The amazing feeling of simultaneously being both “American” and “Asian American” is beginning to feel like it was never there because of how easily and quickly the fingers, along with weapons, are being pointed in our direction when it became convenient to do so. Words can't explain just how angry and scared I am as I watch our society go from accepting our differences to tattacking our elderly and women because of them. For us, “Different can be scary” has now become a clear message of “different IS scary,” and we certainly hope we can turn things around for the better soon. 

The anger that we feel stems from the amount of focus and effort put into 'who started the fire' rather than putting out the fire at hand, creating irrational cause-and-effect attacks on Asian Americans. As Americans, we were just as scared and hurt by COVID, but with normalization of calling it "the Chinese Virus" and "Kung Flu," it put a target on our backs as scapegoat for the pandemic we were struggling with ourselves. Just like everyone, all we want is for us to go back to normal as fast and safely as possible, because this is a place that we also call our home. But now our fellow Asian-American sisters, mothers and grandmothers of various descent are being attacked here in the states just because they "look Chinese." And the result of this generalization has now led to us living our day-to-day with an extra layer of fear, and we just hope that people would recognize this obvious lack of rationale and stop those who try to act on it.
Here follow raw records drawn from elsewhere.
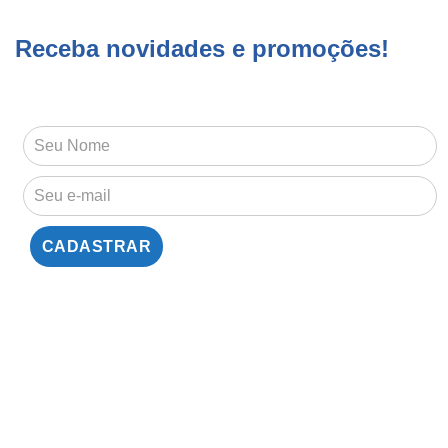
Receba novidades e promoções!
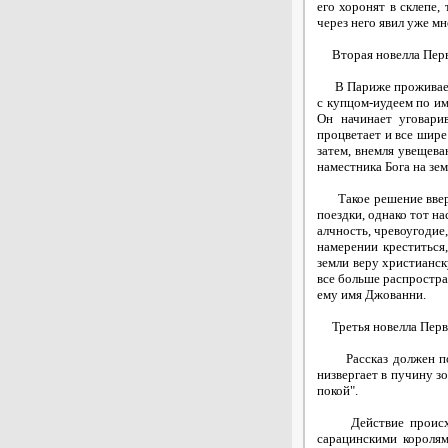
его хоронят в склепе,
через него явил уже мн
Вторая новелла Перво
В Париже проживает б
с купцом-иудеем по им
Он начинает уговари
процветает и все шире 
затем, внемля увещева
наместника Бога на зем
Такое решение вверга
поездки, однако тот н
алчность, чревоугодие
намерении креститься
земли веру христианску
все больше распростра
ему имя Джованни.
Третья новелла Перво
Рассказ должен посл
низвергает в пучину з
покой".
Действие происходит
сарацинскими королям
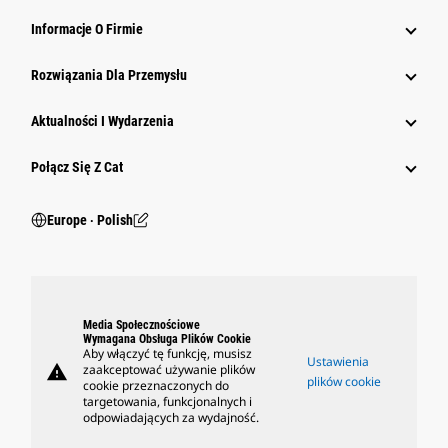
Informacje O Firmie
Rozwiązania Dla Przemysłu
Aktualności I Wydarzenia
Połącz Się Z Cat
Europe ‧ Polish
Media Społecznościowe
Wymagana Obsługa Plików Cookie
Aby włączyć tę funkcję, musisz
Ustawienia
warning
zaakceptować używanie plików
plików cookie
cookie przeznaczonych do
targetowania, funkcjonalnych i
odpowiadających za wydajność.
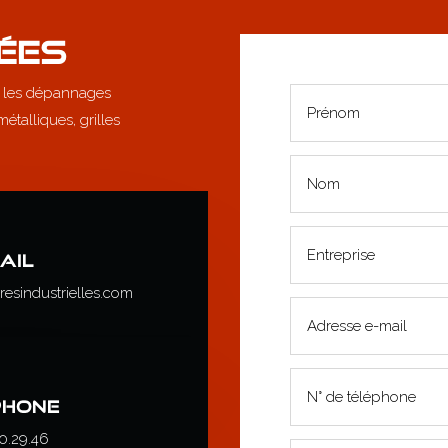
ÉES
 les dépannages
étalliques, grilles
AIL
esindustrielles.com
PHONE
0.29.46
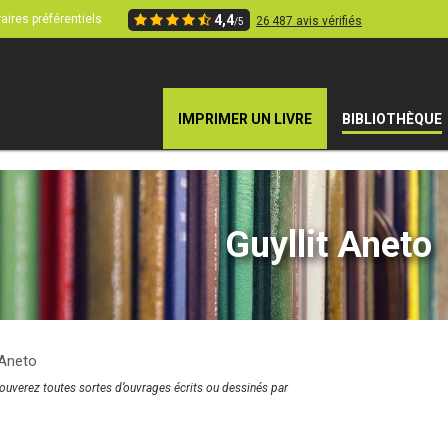
aires préférentiels
4,4
26 487 avis vérifiés
/5
IMPRIMER UN LIVRE
BIBLIOTHÈQUE
Guyllit Aneto
 Aneto
rouverez toutes sortes d’ouvrages écrits ou dessinés par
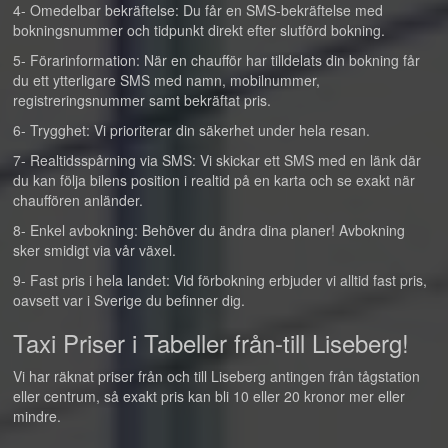
4- Omedelbar bekräftelse: Du får en SMS-bekräftelse med
bokningsnummer och tidpunkt direkt efter slutförd bokning.
5- Förarinformation: När en chaufför har tilldelats din bokning får
du ett ytterligare SMS med namn, mobilnummer,
registreringsnummer samt bekräftat pris.
6- Trygghet: Vi prioriterar din säkerhet under hela resan.
7- Realtidsspårning via SMS: Vi skickar ett SMS med en länk där
du kan följa bilens position i realtid på en karta och se exakt när
chauffören anländer.
8- Enkel avbokning: Behöver du ändra dina planer! Avbokning
sker smidigt via vår växel.
9- Fast pris i hela landet: Vid förbokning erbjuder vi alltid fast pris,
oavsett var i Sverige du befinner dig.
Taxi Priser i Tabeller från-till Liseberg!
Vi har räknat priser från och till Liseberg antingen från tågstation
eller centrum, så exakt pris kan bli 10 eller 20 kronor mer eller
mindre.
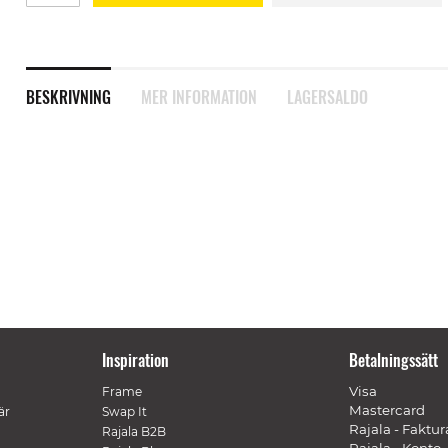
BESKRIVNING
MER INFORMATION
LAGERSALDO
Inspiration
Betalningssätt
Visa
Frame
Mastercard
är
Swap It
Rajala - Faktur
Rajala B2B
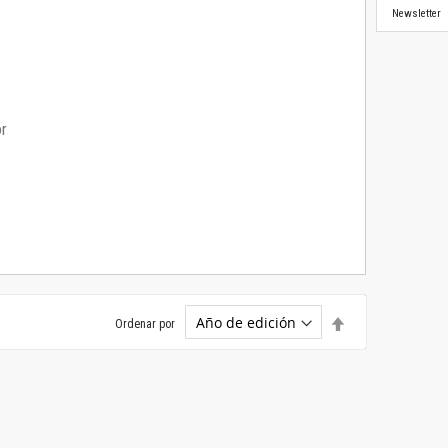
Newsletter
or
Establecer
Ordenar por
dirección
descendente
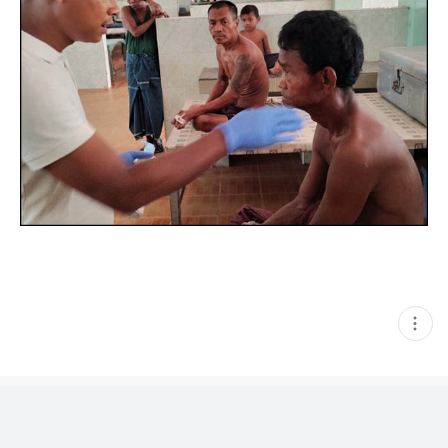
현
재
게
시
글
추
가
기
능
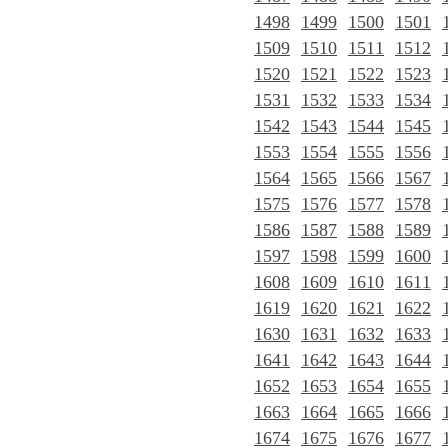
1498
1499
1500
1501
1509
1510
1511
1512
1520
1521
1522
1523
1531
1532
1533
1534
1542
1543
1544
1545
1553
1554
1555
1556
1564
1565
1566
1567
1575
1576
1577
1578
1586
1587
1588
1589
1597
1598
1599
1600
1608
1609
1610
1611
1619
1620
1621
1622
1630
1631
1632
1633
1641
1642
1643
1644
1652
1653
1654
1655
1663
1664
1665
1666
1674
1675
1676
1677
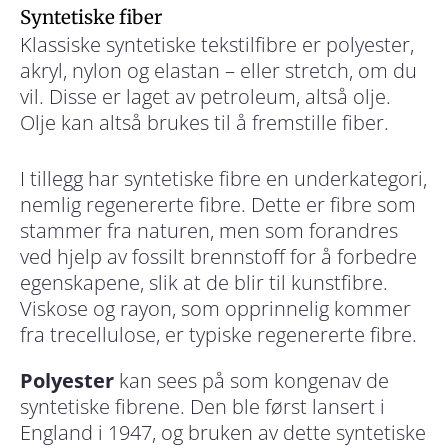
Syntetiske fiber
Klassiske syntetiske tekstilfibre er polyester,
akryl, nylon og elastan – eller stretch, om du
vil. Disse er laget av petroleum, altså olje.
Olje kan altså brukes til å fremstille fiber.
I tillegg har syntetiske fibre en underkategori,
nemlig regenererte fibre. Dette er fibre som
stammer fra naturen, men som forandres
ved hjelp av fossilt brennstoff for å forbedre
egenskapene, slik at de blir til kunstfibre.
Viskose og rayon, som opprinnelig kommer
fra trecellulose, er typiske regenererte fibre.
Polyester
kan sees på som kongenav de
syntetiske fibrene. Den ble først lansert i
England i 1947, og bruken av dette syntetiske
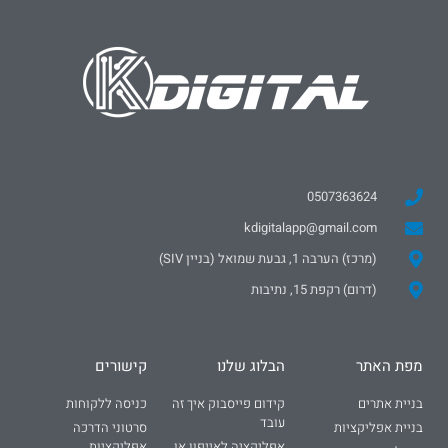
0507363624
kdigitalapp@gmail.com
(מרכז) הערבה 1, גבעת שמואל (בניין SIV)
(דרום) רקפת 15, נתיבות
מפת האתר
הבלוג שלנו
קישורים
בניית אתרים
קידום פייסבוק איך זה
כניסה ללקוחות
עובד
בניית אפליקציות
סרטוני הדרכה
אפליקציה לאייפון או
אפליקציות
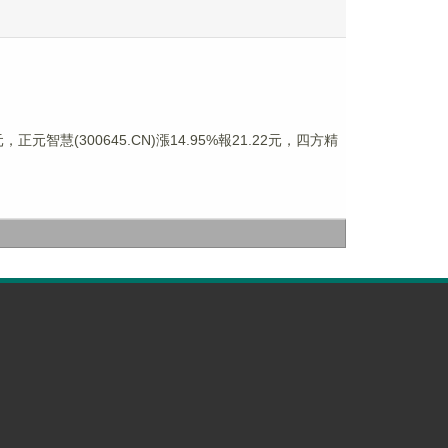
正元智慧(300645.CN)漲14.95%報21.22元，四方精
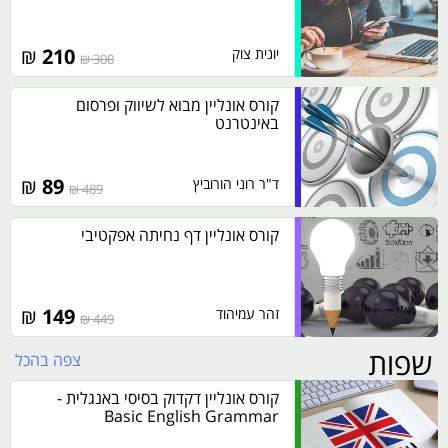
₪
210
יונית צוק
300 ₪
קורס אונליין מבוא לשיווק ופרסום
באינטרנט
₪
89
ד"ר רוני הורוביץ
489 ₪
קורס אונליין דף נחיתה אפקטיבי
₪
149
זהר עמיהוד
449 ₪
שפות
צפה בהכל
קורס אונליין דקדוק בסיסי באנגלית -
Basic English Grammar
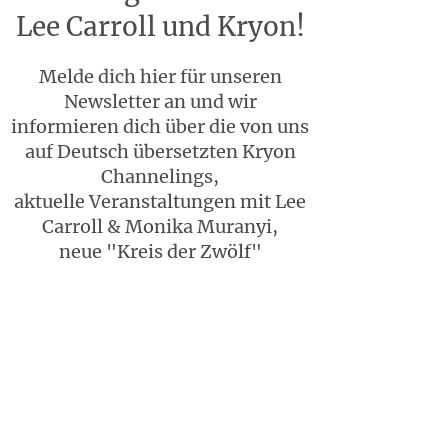
Lee Carroll und Kryon!
Melde dich hier für unseren
Newsletter an und wir
informieren dich über die von uns
auf Deutsch übersetzten Kryon
Channelings,
aktuelle Veranstaltungen mit Lee
Carroll & Monika Muranyi,
neue "Kreis der Zwölf"
Heilsitzungen und vieles andere
mehr:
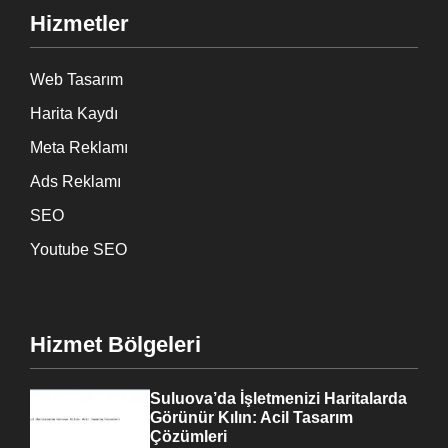
Hizmetler
Web Tasarım
Harita Kaydı
Meta Reklamı
Ads Reklamı
SEO
Youtube SEO
Hizmet Bölgeleri
Suluova’da İşletmenizi Haritalarda
Görünür Kılın: Acil Tasarım
Çözümleri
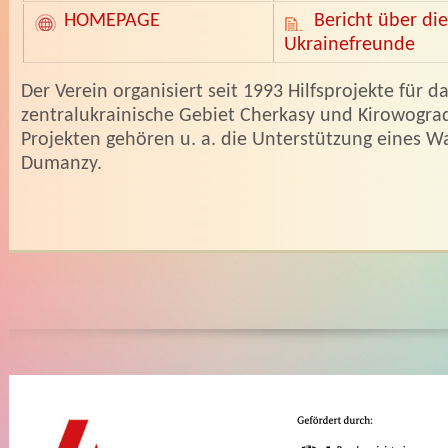
HOMEPAGE
Bericht über die
Ukrainefreunde
­Der Verein organisiert seit 1993 Hilfsprojekte für d
zentralukrainische Gebiet Cherkasy und Kirowogra
Projekten gehören u. a. die Unterstützung eines W
Dumanzy.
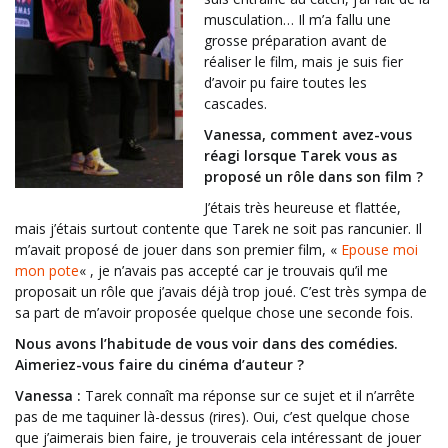
musculation… Il m’a fallu une
grosse préparation avant de
réaliser le film, mais je suis fier
d’avoir pu faire toutes les
cascades.
Vanessa, comment avez-vous
réagi lorsque Tarek vous as
proposé un rôle dans son film ?
J’étais très heureuse et flattée,
mais j’étais surtout contente que Tarek ne soit pas rancunier. Il
m’avait proposé de jouer dans son premier film, «
Epouse moi
mon pote
« , je n’avais pas accepté car je trouvais qu’il me
proposait un rôle que j’avais déjà trop joué. C’est très sympa de
sa part de m’avoir proposée quelque chose une seconde fois.
Nous avons l’habitude de vous voir dans des comédies.
Aimeriez-vous faire du cinéma d’auteur ?
Vanessa :
Tarek connaît ma réponse sur ce sujet et il n’arrête
pas de me taquiner là-dessus (rires). Oui, c’est quelque chose
que j’aimerais bien faire, je trouverais cela intéressant de jouer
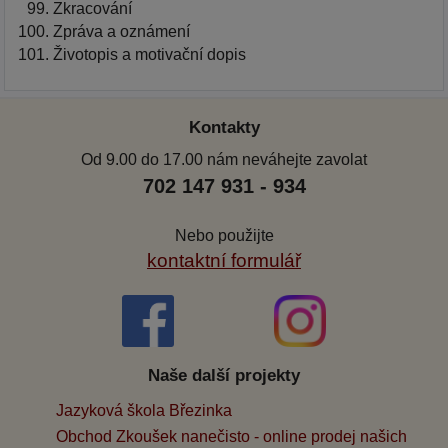
Zkracování
Zpráva a oznámení
Životopis a motivační dopis
Kontakty
Od 9.00 do 17.00 nám neváhejte zavolat
702 147 931 - 934
Nebo použijte
kontaktní formulář
Naše další projekty
Jazyková škola Březinka
Obchod Zkoušek nanečisto - online prodej našich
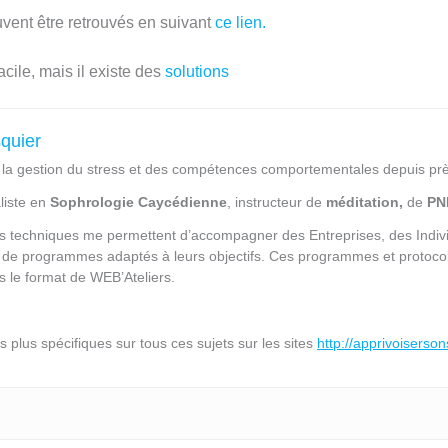
uvent être retrouvés en suivant
ce lien.
cile, mais il existe des
solutions
squier
e la gestion du stress et des compétences comportementales depuis pr
liste en
Sophrologie Caycédienne
, instructeur de
méditation,
de
PN
s techniques me permettent d’accompagner des Entreprises, des Individ
 de programmes adaptés à leurs objectifs. Ces programmes et protocol
ous le format de WEB’Ateliers.
 plus spécifiques sur tous ces sujets sur les sites
http://apprivoiserson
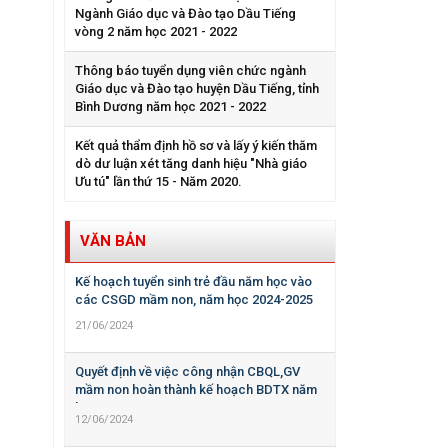
Ngành Giáo dục và Đào tạo Dầu Tiếng
vòng 2 năm học 2021 - 2022
Thông báo tuyển dụng viên chức ngành
Giáo dục và Đào tạo huyện Dầu Tiếng, tỉnh
Bình Dương năm học 2021 - 2022
Kết quả thẩm định hồ sơ và lấy ý kiến thăm
dò dư luận xét tăng danh hiệu "Nhà giáo
Ưu tú" lần thứ 15 - Năm 2020.
VĂN BẢN
Kế hoạch tuyển sinh trẻ đầu năm học vào
các CSGD mầm non, năm học 2024-2025
21/06/2024
Quyết định về việc công nhận CBQL,GV
mầm non hoàn thành kế hoạch BDTX năm
học 2023-2024
12/06/2024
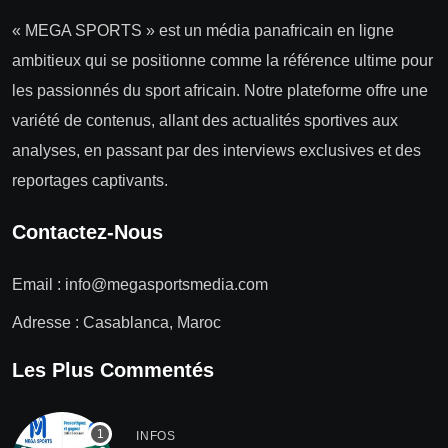
« MEGA SPORTS » est un média panafricain en ligne
ambitieux qui se positionne comme la référence ultime pour
les passionnés du sport africain. Notre plateforme offre une
variété de contenus, allant des actualités sportives aux
analyses, en passant par des interviews exclusives et des
reportages captivants.
Contactez-Nous
Email :
info@megasportsmedia.com
Adresse : Casablanca, Maroc
Les Plus Commentés
INFOS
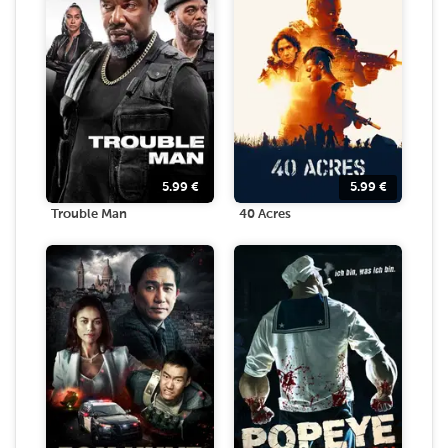
5.99
€
5.99
€
Trouble Man
40 Acres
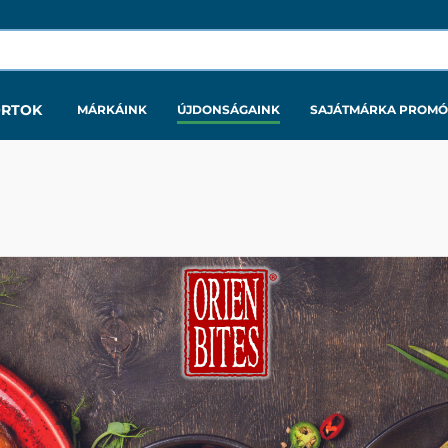
ORTOK
MÁRKÁINK
ÚJDONSÁGAINK
SAJÁTMÁRKA PROMÓ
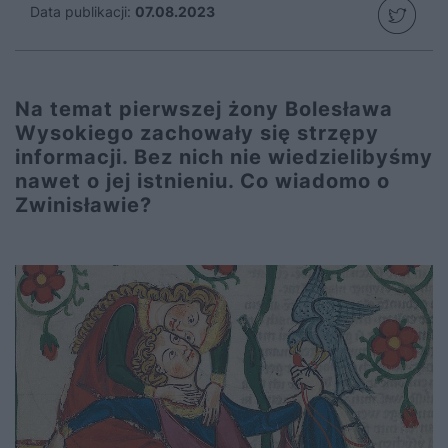
Data publikacji:
07.08.2023
Na temat pierwszej żony Bolesława
Wysokiego zachowały się strzępy
informacji. Bez nich nie wiedzielibyśmy
nawet o jej istnieniu. Co wiadomo o
Zwinisławie?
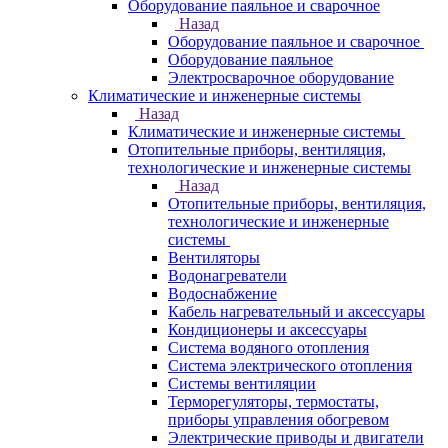
Оборудование паяльное и сварочное
Назад
Оборудование паяльное и сварочное
Оборудование паяльное
Электросварочное оборудование
Климатические и инженерные системы
Назад
Климатические и инженерные системы
Отопительные приборы, вентиляция,
технологические и инженерные системы
Назад
Отопительные приборы, вентиляция,
технологические и инженерные
системы
Вентиляторы
Водонагреватели
Водоснабжение
Кабель нагревательный и аксессуары
Кондиционеры и аксессуары
Система водяного отопления
Система электрического отопления
Системы вентиляции
Терморегуляторы, термостаты,
приборы управления обогревом
Электрические приводы и двигатели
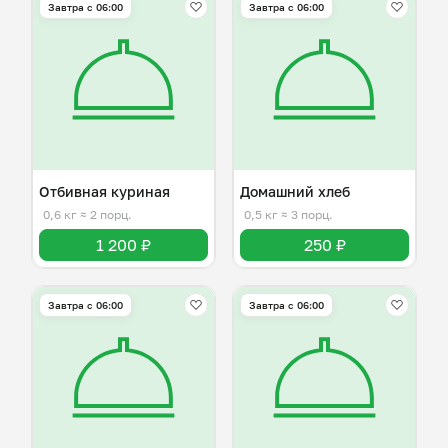
Завтра c 06:00
Завтра c 06:00
Отбивная куриная
Домашний хлеб
0,6 кг
≈ 2 порц.
0,5 кг
≈ 3 порц.
1 200 ₽
250 ₽
Завтра c 06:00
Завтра c 06:00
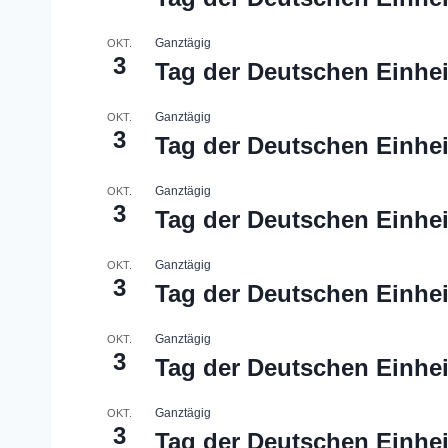
Ganztägig
OKT.
3
Tag der Deutschen Einhei
Ganztägig
OKT.
3
Tag der Deutschen Einhei
Ganztägig
OKT.
3
Tag der Deutschen Einhei
Ganztägig
OKT.
3
Tag der Deutschen Einhei
Ganztägig
OKT.
3
Tag der Deutschen Einhei
Ganztägig
OKT.
3
Tag der Deutschen Einhei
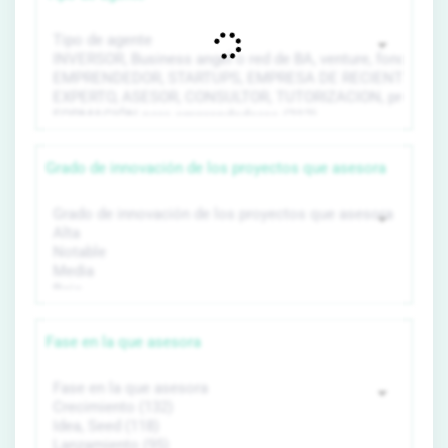
Grado de innovación de los proyectos que asesora
Fase en la que asesora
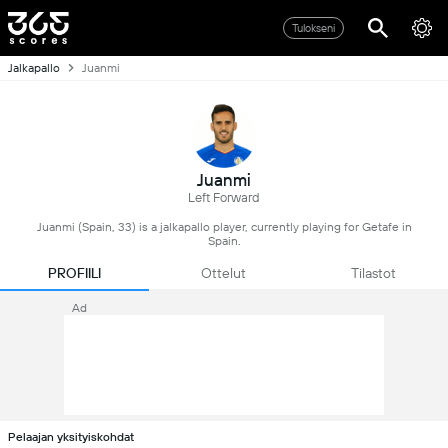
Tulokseni
Jalkapallo
Juanmi
Juanmi
Left Forward
Juanmi (Spain, 33) is a jalkapallo player, currently playing for Getafe in
Spain.
PROFIILI
Ottelut
Tilastot
Ad
Pelaajan yksityiskohdat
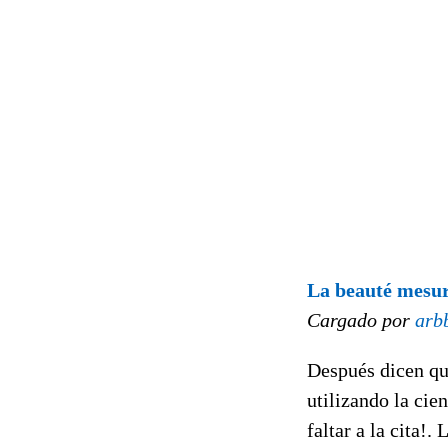
La beauté mesu
Cargado por
arb
Después dicen que
utilizando la cie
faltar a la cita!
There is an ongoing investigation by WHO to see exactly how and where COVID started, and I'll be the first to say that we're just as curious. But even if China is to blame, we hope that the actions of the leaders do not reflect on the people. For example, the U.S. government has admitted to lying about why they started the Vietnam War. To put it simply, it was for political gains. If you weren't aware of this, I'm sure you'd agree that costing millions of lives for political gain is just outright wrong and that you personally don't stand by what our government did. When Ho Chi Minh, the leader of Vietnam during the war, told his people they should not blame the American people for causing their suffering, but rather the American leaders. This played a big factor in Vietnam viewing Americans in positive light and if a country that has lost so much can rationalize that for us, why can't we see that blaming and attacking people who "look Chinese" for what the Chinese government may or may not have done is wrong and foolish?

I’m also feeling scared in ways that I’ve never felt before in this country. I mean, can you blame me? I’m Asian and people are attacking…Asians. But I’m especially scared, because every time I hear and see the innocent victims of these crimes, I can’t help but see my own sister and parents. I imagine the victims’ own stories – the ones where they came to this country with the same belief that drove us. A chance to overcome the feeling of “different can be scary” and create a better life for themselves. But now instead, they have to worry about their faces being slashed and kicked in, rocks being thrown at them and their 6-year-old son, and metal pipes being struck on their head. This is the very reason why I'm trying to be more than just a business by speaking up and personifying myself to the #StopAsianHate movement.

There’s a lot more to a person than meets the eye. I'm not just someone that looks Chinese, but an Asian American immigrant who has his own story to tell. This has been a way for me to come out of hiding behind the Asian food that I serve simply as an Asian restaurant owner, and show everybody that there are real people just like them behind the very food that they love so much. And if people could learn to love our “different” food, I have no doubt that they can also learn to accept and love our “different” selves for who we are. So I encourage you to be vocal as an individual and as a business in your community, and with enough outcry and circulation of information, I pray that acts of hatred based on differences that meet the eyes will be condemned and stopped forever in the future.